Factitious Disorder (FD) is a DSM-5 mental disorder defined by deliberate falsification of physical or psychological signs or symptoms — or induction of injury or disease — without obvious external rewards. It is distinguished from malingering (which is faking for tangible gain like money, drugs, or avoiding work) by the absence of external incentives. The motivation appears internal: the patient assumes the "sick role" for psychological reasons. The variant in which the falsification is imposed on another (often a child) is among the most serious forms of medical child abuse.
Key Facts
- Prevalence: estimated ~1% of hospitalized patients; likely under-recognized
- More common in healthcare workers and those with prior medical exposure
- Associated with high healthcare utilization and significant medical morbidity
- Factitious Disorder Imposed on Another (FDIA) is a form of child abuse
- Treatment is difficult; patients typically reject psychiatric framing
DSM-5 Diagnostic Criteria
Factitious Disorder Imposed on Self (300.19 / F68.10)
- Falsification of physical or psychological signs or symptoms, or induction of injury or disease, associated with identified deception
- Person presents themselves to others as ill, impaired, or injured
- Deceptive behavior is evident even in the absence of obvious external rewards
- Behavior is not better explained by another mental disorder
Factitious Disorder Imposed on Another (300.19 / F68.A)
Same criteria but the falsification is imposed on another person, typically a child or dependent adult. The diagnosis is given to the perpetrator, not the victim.
Factitious Disorder Imposed on Another (FDIA)
- Formerly called Munchausen Syndrome by Proxy
- A perpetrator (typically a parent) fabricates, exaggerates, or induces illness in a victim (typically a child) to gain medical attention
- Victim subjected to unnecessary medical procedures, hospitalizations, treatments — sometimes harmful or fatal
- Mortality rate in pediatric victims: 6–10%
- Recognized as medical child abuse regardless of the perpetrator's psychiatric diagnosis
- Mandated reporting required in suspected cases
- Identification typically requires multidisciplinary review (medical, psychiatric, child protection)
Factitious Disorder vs. Malingering
- Factitious disorder: No external incentive; motivation appears to be assumption of the sick role itself. Considered a mental disorder.

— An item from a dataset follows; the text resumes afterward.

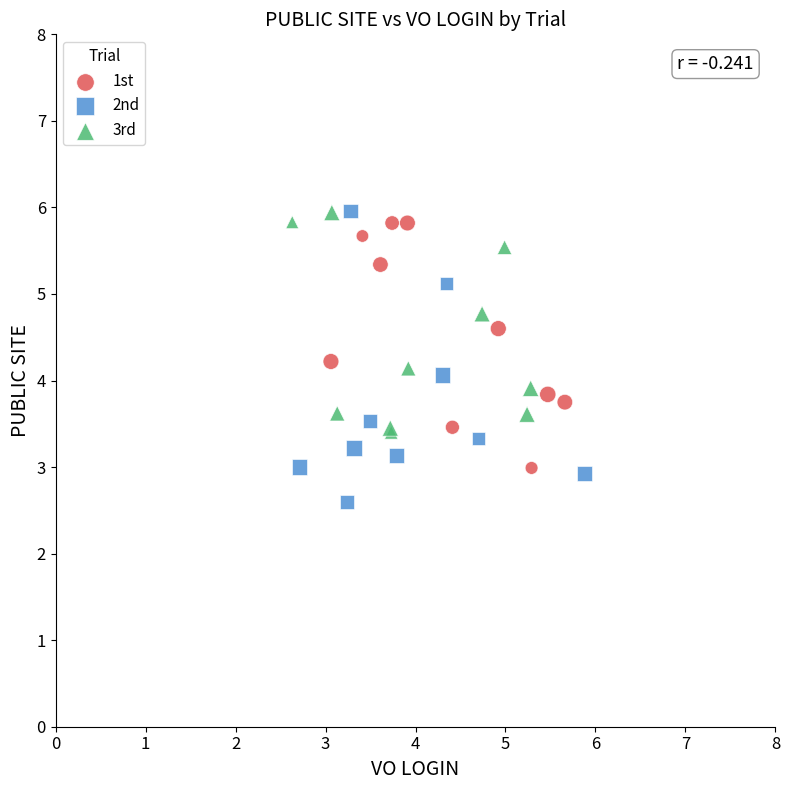

Which series has the widest spread of Y values?

2nd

- Malingering: Clear external incentive (financial gain, drugs, avoiding work, evading legal consequences). Not a mental disorder; it is a behavior that may occur in any context.
- Both involve intentional deception; the distinction is motive
- Distinction can be difficult and sometimes both factors operate
Common Presentations
- Inconsistent or implausible medical histories
- Multiple hospitalizations across many institutions
- Symptoms that don't match objective findings
- Eagerness for invasive tests and procedures
- Dramatic, atypical, or pseudologia fantastica histories
- Healthcare worker or strong medical knowledge
- Resistance to discharge or to psychiatric consultation
- Symptoms worsen when discharge is approaching
- Self-induced injuries or illness (injecting fecal matter, manipulating wounds, taking medications to induce symptoms)
Management
Diagnosis
- Confirming the diagnosis often requires gathering records across institutions
- Avoid premature confrontation, which typically leads to elopement
- Multidisciplinary review essential
Communication
- Non-confrontational discussion that avoids accusations of "lying"

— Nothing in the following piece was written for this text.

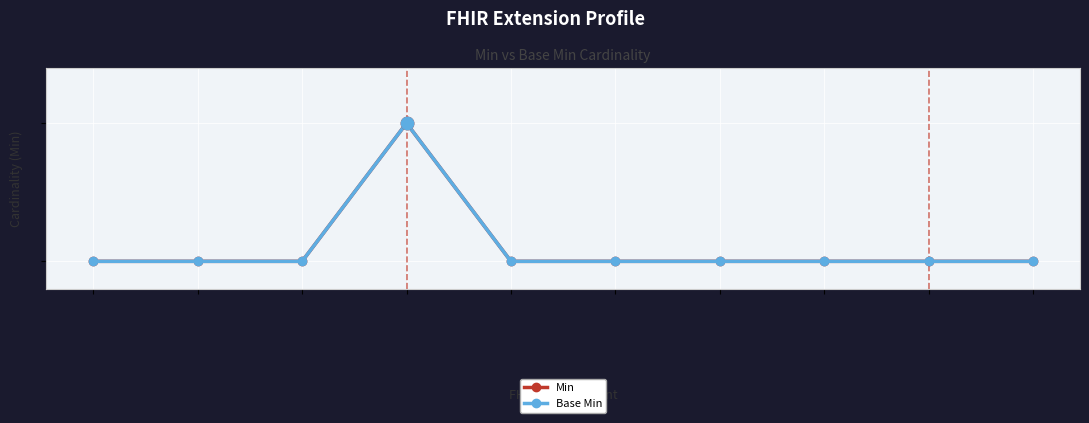

Is the value of Base Min at Extension.value[x] (slice) greater than the value of Min at Extension?

No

- Frame as a recognized condition with available help
- Direct confrontation often counterproductive
Treatment
- Few effective treatments; patients typically reject psychiatric care
- Psychotherapy if patient engages, addressing underlying psychological needs
- Treat comorbid mood, anxiety, or personality disorders
- Care coordination to prevent doctor-shopping and unnecessary procedures
For FDIA
- Child protection involvement is mandated and primary
- Separation of victim from perpetrator typically required
- Long-term mental health treatment for perpetrator if accepted
- Psychological treatment and monitoring for victims
Conclusion
Factitious Disorder is among psychiatry's most challenging conditions, sitting at the intersection of mental illness, deception, and medical harm. Recognition is the central clinical task — once identified, doctor-shopping can be prevented and unnecessary medical interventions stopped. The variant imposed on another is a form of child abuse and warrants child protection involvement regardless of the perpetrator's diagnostic status. Treatment is difficult but worth attempting; the alternative is years of harmful medical exposure for the patient or the dependent victim.